In sella bisogna stare perché in sella viveva Alessandro. Non solo quando correva nelle gare che lo hanno visto vincente protagonista in una carriera giovanile iniziata nel 2004 con il Velo Club, proseguita poi nella SC Fagnano Nuova e in procinto di trasformarsi in dirigenziale (avrebbe fatto il direttore sportivo, insegnando ai bimbi l’arte e la gioia della fatica).
Sandro usava sempre la bici, la utilizzava per andare in oratorio, per spostarsi con il suo gruppo di amici, per percorrere i sentieri della sua giovinezza. Le due ruote erano una passione nata quasi come diritto di suolo: pensi a Cassano Magnago e ti viene in mente , il figlio più illustre di questa cittadina del Varesotto. L’idolo di Alessandro. Si conoscevano come succede in quelle favole in cui il campione è un essere umano che vive tra la sua gente: Ivan per Alessandro Giani non era una semplice foto da tenere sul comodino, anche se era bellissimo guardarlo attraverso di essa; non era solo un esempio di virtù e bravura sui pedali, quelli su cui anche Alessandro si alzava, forte di una struttura fisica non dissimile da quella di Ivan (alto, longilineo, non per questo poco potente). Era un amico. Ed amico è stato in queste ore strazianti, vicino alla famiglia con chiamate e messaggi costanti che si sono uniti a quelli di un paese intero. Scioccato, incredulo, commosso. Spaesato.

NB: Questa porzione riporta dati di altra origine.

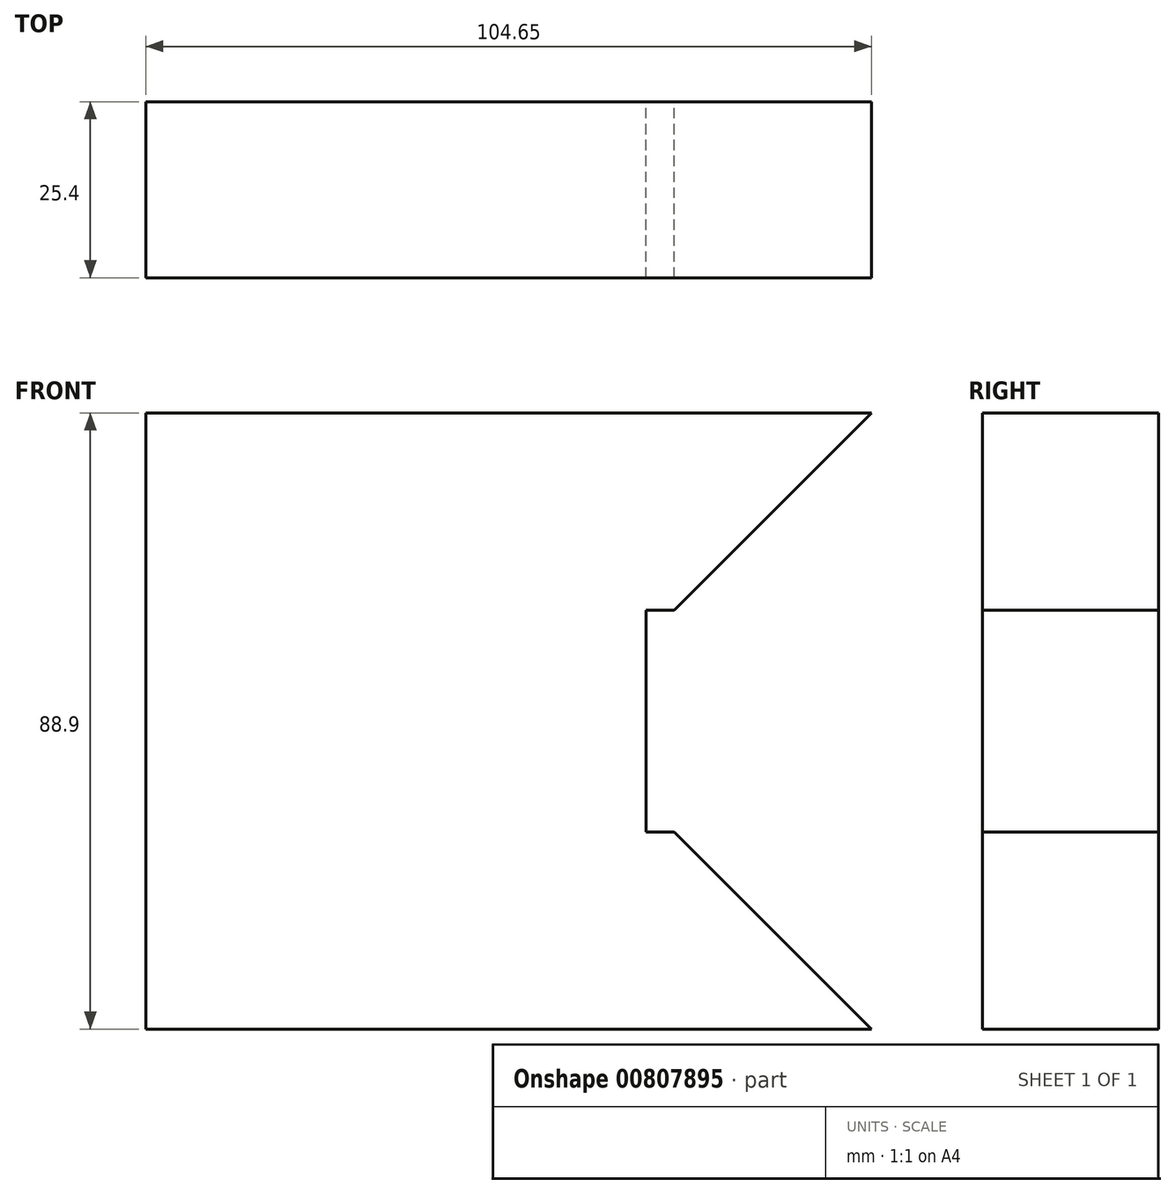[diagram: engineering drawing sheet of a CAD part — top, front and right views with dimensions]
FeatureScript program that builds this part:
annotation { "Feature Type Name" : "Feature", "Feature Type Description" : "" }
export const myFeature = defineFeature(function(context is Context, id is Id, definition is map)
    precondition{}
    {
        {
            var Q0;
            Q0=qCreatedBy(makeId("Front.planeOp"),FACE);
            var sketch = newSketch(context, id + "F0", { "sketchPlane" : qUnion([Q0])});
            skLineSegment(sketch, "E0", {"start": v(-48.94, -28.45) * mm, "end": v(55.7, -28.45) * mm});
            skLineSegment(sketch, "E1", {"start": v(-48.94, -28.45) * mm, "end": v(-48.94, 0) * mm});
            skLineSegment(sketch, "E2", {"start": v(-48.94, 0) * mm, "end": v(-48.94, 16) * mm});
            skLineSegment(sketch, "E3", {"start": v(-48.94, 0) * mm, "end": v(27.26, 0) * mm});
            skLineSegment(sketch, "E4", {"start": v(55.7, -28.45) * mm, "end": v(27.26, 0) * mm});
            skLineSegment(sketch, "E5", {"start": v(-48.94, 16) * mm, "end": v(23.22, 16) * mm});
            skLineSegment(sketch, "E6", {"start": v(23.22, 16) * mm, "end": v(23.22, 0) * mm});
            skSolve(sketch);
        }
        {
            var Q0;
            Q0=makeQuery(id+"F0.imprint","IMPRINT",FACE,{"disambiguationData":[TD([[makeQuery(id+"F0.imprint","IMPRINT",EDGE,{"derivedFrom":sQuery(id+"F0.wireOp",EDGE,"E0")}),1.0]])]});
            var Q1;
            {var subQ0=sQuery(id+"F0.wireOp",EDGE,"E2");Q1=makeQuery(id+"F0.imprint","IMPRINT",FACE,{"disambiguationData":[TD([[makeQuery(id+"F0.imprint","IMPRINT",EDGE,{"derivedFrom":subQ0}),-1.0]])]});}
            extrude(context, id + "F1", {"entities" : qUnion([Q0, Q1]), "depth" : 25.4 * mm, "offsetDistance" : 25.4 * mm});
        }
        {
            var Q0;
            Q0=makeQuery(id+"F1.opExtrude","SWEPT_BODY",BODY,{"disambiguationData":[OSD([sQuery(id+"F0.wireOp",EDGE,"E0"),sQuery(id+"F0.wireOp",EDGE,"E1"),sQuery(id+"F0.wireOp",EDGE,"E2"),sQuery(id+"F0.wireOp",EDGE,"E3"),sQuery(id+"F0.wireOp",EDGE,"E4"),sQuery(id+"F0.wireOp",EDGE,"E5"),sQuery(id+"F0.wireOp",EDGE,"E6")])]});
            var Q1;
            Q1=makeQuery(id+"F1.opExtrude","SWEPT_FACE",FACE,{"disambiguationData":[OSD([sQuery(id+"F0.wireOp",EDGE,"E5")])]});
            mirror(context, id + "F2", {"operationType" : NewBodyOperationType.ADD, "entities" : qUnion([Q0]), "mirrorPlane" : qUnion([Q1])});
        }
    });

Ieri sera c’è stato il rosario in suo ricordo. Ha sostituito lo spettacolo “Un’ora per la vita”, che ogni anno, proprio a Santo Stefano, i ragazzi di Cassano inscenano per beneficenza nel teatro dell’oratorio. Non una coincidenza, come non lo è stato l’espianto degli organi nel giorno di Natale: le ultime impronte di Alessandro in questo mondo terreno hanno profumato di vita come un fiore appena sbocciato a primavera. Di quelli meravigliosi che trovi quando si scioglie la neve, in montagna, appena dopo una salita.